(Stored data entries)

------

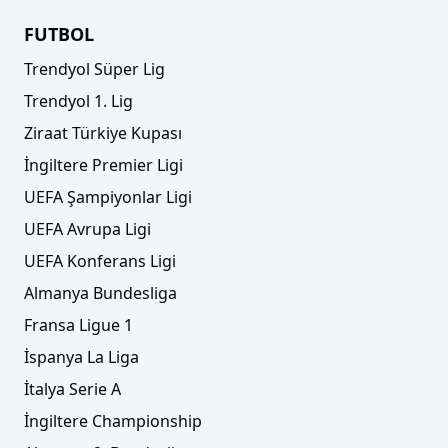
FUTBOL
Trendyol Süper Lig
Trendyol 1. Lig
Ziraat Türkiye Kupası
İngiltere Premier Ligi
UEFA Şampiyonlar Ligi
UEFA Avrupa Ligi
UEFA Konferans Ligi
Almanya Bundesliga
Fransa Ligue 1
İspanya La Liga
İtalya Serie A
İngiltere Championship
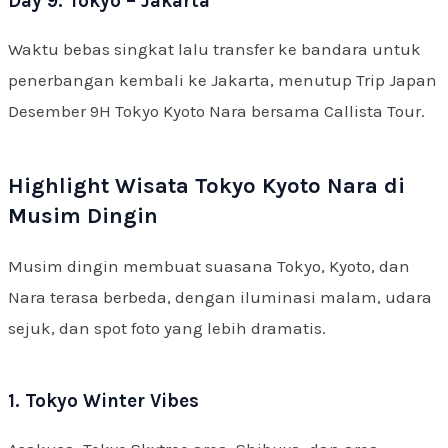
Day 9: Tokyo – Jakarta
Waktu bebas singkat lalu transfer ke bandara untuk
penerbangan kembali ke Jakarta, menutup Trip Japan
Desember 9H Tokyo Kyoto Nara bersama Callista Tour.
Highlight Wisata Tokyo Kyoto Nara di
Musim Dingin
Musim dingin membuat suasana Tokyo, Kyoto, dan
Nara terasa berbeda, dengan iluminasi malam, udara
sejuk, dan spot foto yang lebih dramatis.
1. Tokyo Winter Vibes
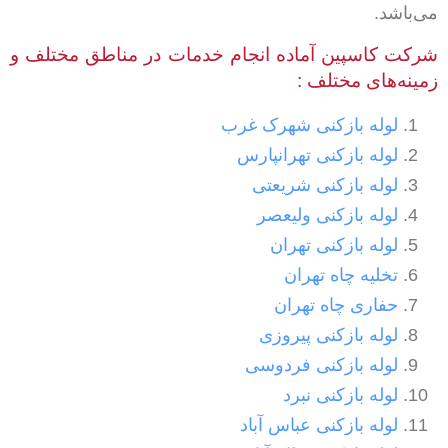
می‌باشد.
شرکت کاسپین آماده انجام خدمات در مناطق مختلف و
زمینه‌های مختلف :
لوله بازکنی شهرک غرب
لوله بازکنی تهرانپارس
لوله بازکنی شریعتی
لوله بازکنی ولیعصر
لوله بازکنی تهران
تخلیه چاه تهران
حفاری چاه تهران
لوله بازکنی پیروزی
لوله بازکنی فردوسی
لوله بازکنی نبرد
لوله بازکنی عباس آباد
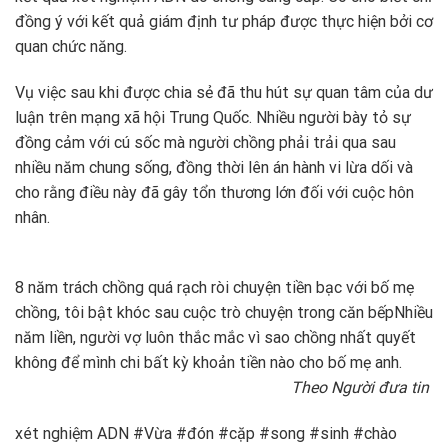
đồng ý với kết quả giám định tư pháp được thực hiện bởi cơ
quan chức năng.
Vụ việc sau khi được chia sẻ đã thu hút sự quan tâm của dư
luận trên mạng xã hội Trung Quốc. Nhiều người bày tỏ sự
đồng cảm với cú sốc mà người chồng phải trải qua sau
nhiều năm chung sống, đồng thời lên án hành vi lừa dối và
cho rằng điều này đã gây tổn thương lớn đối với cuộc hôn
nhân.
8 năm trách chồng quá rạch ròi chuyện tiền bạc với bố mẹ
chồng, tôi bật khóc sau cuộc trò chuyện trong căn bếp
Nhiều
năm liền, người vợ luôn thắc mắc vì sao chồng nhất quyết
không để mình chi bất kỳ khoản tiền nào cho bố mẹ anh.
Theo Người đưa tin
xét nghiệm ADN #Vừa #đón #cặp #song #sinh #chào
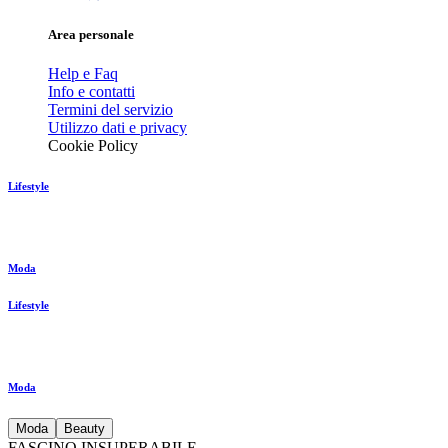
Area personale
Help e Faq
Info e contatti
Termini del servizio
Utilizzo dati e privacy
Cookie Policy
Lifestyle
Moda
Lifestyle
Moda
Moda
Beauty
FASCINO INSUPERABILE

------

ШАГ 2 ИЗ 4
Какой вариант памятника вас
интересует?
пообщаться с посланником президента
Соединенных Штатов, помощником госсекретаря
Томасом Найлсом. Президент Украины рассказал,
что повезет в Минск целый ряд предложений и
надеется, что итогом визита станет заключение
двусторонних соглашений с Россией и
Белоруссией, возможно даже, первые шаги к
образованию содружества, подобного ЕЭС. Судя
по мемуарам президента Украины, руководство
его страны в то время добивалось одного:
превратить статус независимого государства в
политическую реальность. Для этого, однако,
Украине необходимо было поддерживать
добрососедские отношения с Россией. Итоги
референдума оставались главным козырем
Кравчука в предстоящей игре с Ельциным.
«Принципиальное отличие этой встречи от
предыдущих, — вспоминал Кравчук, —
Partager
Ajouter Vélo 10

------

• _Assignment_
Give as a numbered list every line of the listing from the one containing "Day 9: Tokyo – Jakarta" down to the one containing "لوله بازکنی عباس آباد", both included, leaving out blank lines. Omit the pictures from the answer.

• _Response area_
1. Day 9: Tokyo – Jakarta
2. Waktu bebas singkat lalu transfer ke bandara untuk
3. penerbangan kembali ke Jakarta, menutup Trip Japan
4. Desember 9H Tokyo Kyoto Nara bersama Callista Tour.
5. Highlight Wisata Tokyo Kyoto Nara di
6. Musim Dingin
7. Musim dingin membuat suasana Tokyo, Kyoto, dan
8. Nara terasa berbeda, dengan iluminasi malam, udara
9. sejuk, dan spot foto yang lebih dramatis.
10. 1. Tokyo Winter Vibes
11. می‌باشد.
12. شرکت کاسپین آماده انجام خدمات در مناطق مختلف و
13. زمینه‌های مختلف :
14. لوله بازکنی شهرک غرب
15. لوله بازکنی تهرانپارس
16. لوله بازکنی شریعتی
17. لوله بازکنی ولیعصر
18. لوله بازکنی تهران
19. تخلیه چاه تهران
20. حفاری چاه تهران
21. لوله بازکنی پیروزی
22. لوله بازکنی فردوسی
23. لوله بازکنی نبرد
24. لوله بازکنی عباس آباد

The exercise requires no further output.